George Clooney arrested at Sudanese embassy (PHOTO)


Actor George Clooney is arrested during a demonstration outside the Embassy of Sudan March 16, 2012 in Washington, DC. United to End Genocide, the Enough Campaign and Amnesty International held a rally to call on the United States and world leaders to stop the violence in South Sudan and prevent hundreds of thousands of people from starving.


Win McNamee

Actor George Clooney and his father were arrested on Friday, along with other protesters, outside the Sudanese embassy in Washington, DC, according to the Associated Press.

The protesters accused Sudanese President Omar al-Bashir of provoking a humanitarian crisis and blocking aid from entering the Nuba Mountains, a border region near South Sudan, said the AP.

Democratic Rep. Jim Moran of Virginia and NAACP President Ben Jealous were also among those arrested.

Clooney met with President Barack Obama on Thursday to discuss Sudan, said CNN. The Senate Foreign Relations Committee also heard Clooney's testimony earlier this week about violence in the Nuba Mountains.

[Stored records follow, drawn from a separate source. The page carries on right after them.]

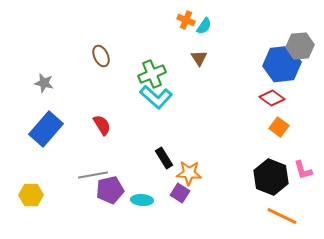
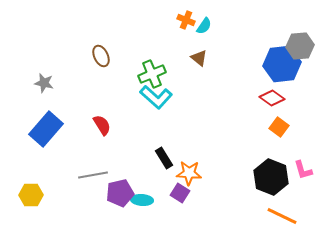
brown triangle: rotated 18 degrees counterclockwise
purple pentagon: moved 10 px right, 3 px down
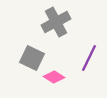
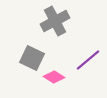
gray cross: moved 1 px left, 1 px up
purple line: moved 1 px left, 2 px down; rotated 24 degrees clockwise
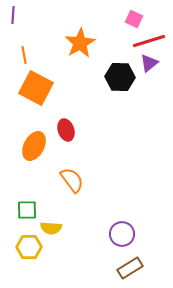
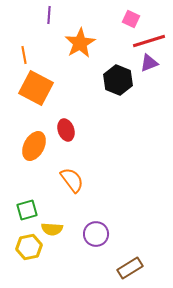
purple line: moved 36 px right
pink square: moved 3 px left
purple triangle: rotated 18 degrees clockwise
black hexagon: moved 2 px left, 3 px down; rotated 20 degrees clockwise
green square: rotated 15 degrees counterclockwise
yellow semicircle: moved 1 px right, 1 px down
purple circle: moved 26 px left
yellow hexagon: rotated 10 degrees counterclockwise
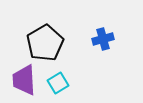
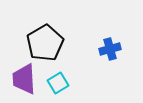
blue cross: moved 7 px right, 10 px down
purple trapezoid: moved 1 px up
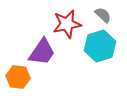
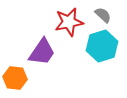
red star: moved 2 px right, 2 px up
cyan hexagon: moved 2 px right
orange hexagon: moved 3 px left, 1 px down
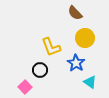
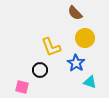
cyan triangle: rotated 16 degrees counterclockwise
pink square: moved 3 px left; rotated 32 degrees counterclockwise
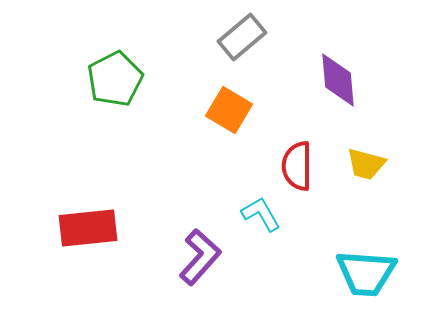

More on GlobalPost: Sudan: Clooney charges war crimes committed in Nuba Mountains (PHOTOS)

The Washington Post reported that Clooney and the gathered activists, congressmen, and religious leaders spoke of Sudan's humanitarian crisis.

Moments before his arrest, Clooney said: "We are here really to ask two very simple questions. The first question is something immediate -- and immediately we need humanitarian aid to be allowed into the Sudan before it becomes the worst humanitarian crisis in the world." The second was "for the government in Khartoum to stop randomly killing its own innocent men, women and children. Stop raping them and stop starving them. That's all we ask," according to CNN.

Clooney and the group of protesters stepped onto the embassy's grounds and were given three warnings that they should leave or face arrest. After the third warning they lined up and were arrested on Massachusetts Avenue and taken away in handcuffs.

Clooney had just returned from a trip to Sudan two days prior and has been involved with The Enough Project, a human rights advocacy group.